I see what you're getting at, but to further the car analogy I was thinking it would be more along the lines of boring out the cylinders or maybe increasing the size of the intake valves. As for no one ever doing this, I know of drivers that are identical except for the magnets, Driver makers will upgrade magnets on older models. I'm not married to the idea, just thought it might be interesting to experiment with.
 
The critical questions seem to be: 1) will the larger magnet exceed the capabilities of the cone, voice coil etc.? and 2) What will it do to the woofer's parameters, such as frequency response, sensitivity, Q, resonant frequency, xmax, etc. The latter will determine how the speaker sounds, the former will determine whether it can handle it without exploding.
 
Hi everyone. I have a pair of older technics sbl's. They have a 12 " woofers that are in great shape but while I had them apart while I was refinishing the cabs I noticed the magnets on the drivers were smaller than those on the 5" drivers on my paradigm center speaker. I have a pair of older 8" drivers I'm not using atm with a much larger heavier magnet on them. Would I be able to swap them with the mags on the technics. Same size voice coil. Just wondering, I realize I could mess up both sets of drivers, but they cost me almost nothing and I'm willing to experiment. Thx
Can't hurt xperment, just don't have great expectations. I've count that most magnet assists will be weaker if separated from original setup. Have fun,price is right..
 
Don't know much in speaker, you can always take the big magnet out of the 8" and stick it to the back of the speaker, that should add more flux without doing any invasive things.

I think it's a lot more complicate than just the voice coil is the same size. How deep the thing in the middle go into the voice coil make a whole lot of difference. Good luck in changing magnet, they stick and slam onto any magnetic material, this is precision work centering the magnet. I give you 95% chance messing up both speakers. It is my understanding that when they make speakers, they assemble them un-magnetize, then after assembly, they magnetize the magnet.

Try sticking the extra magnet at the back and see what happens.
 
You can simply glue it onto the existing magnet. This is easier than replacing it altogether, and gets you the strength of both magnets. Remember that you must connect them the hard way, i e the way that it doesn't want to stick together. Otherwise you reduce the magnetic strength.

Adding a magnet like this will increase the driver's sensitivity, so it'll play louder with less power. This is commonly done on full range speakers, and it may not sound so good in a multi way speaker, since the woofer will become louder than the rest of the drivers.
 
I second to leave it alone. The important question is whether it sounds good and you are happy with it. Don't like the see the small magnet, don't look at it!!! You will cause imbalance of the sound if you mug with the magnet.

→ **What you need to do**
Duplicate the part of the speaker magnet discussion starting with "I second to" and going on through "with the magnet.". The data has no connection to the speaker magnet discussion.

→ **Dataset section**
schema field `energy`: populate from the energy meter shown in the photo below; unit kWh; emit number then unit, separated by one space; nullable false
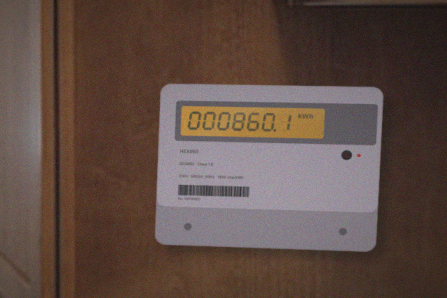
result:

→ **The completed task**
I second to leave it alone. The important question is whether it sounds good and you are happy with it. Don't like the see the small magnet, don't look at it!!! You will cause imbalance of the sound if you mug with the magnet.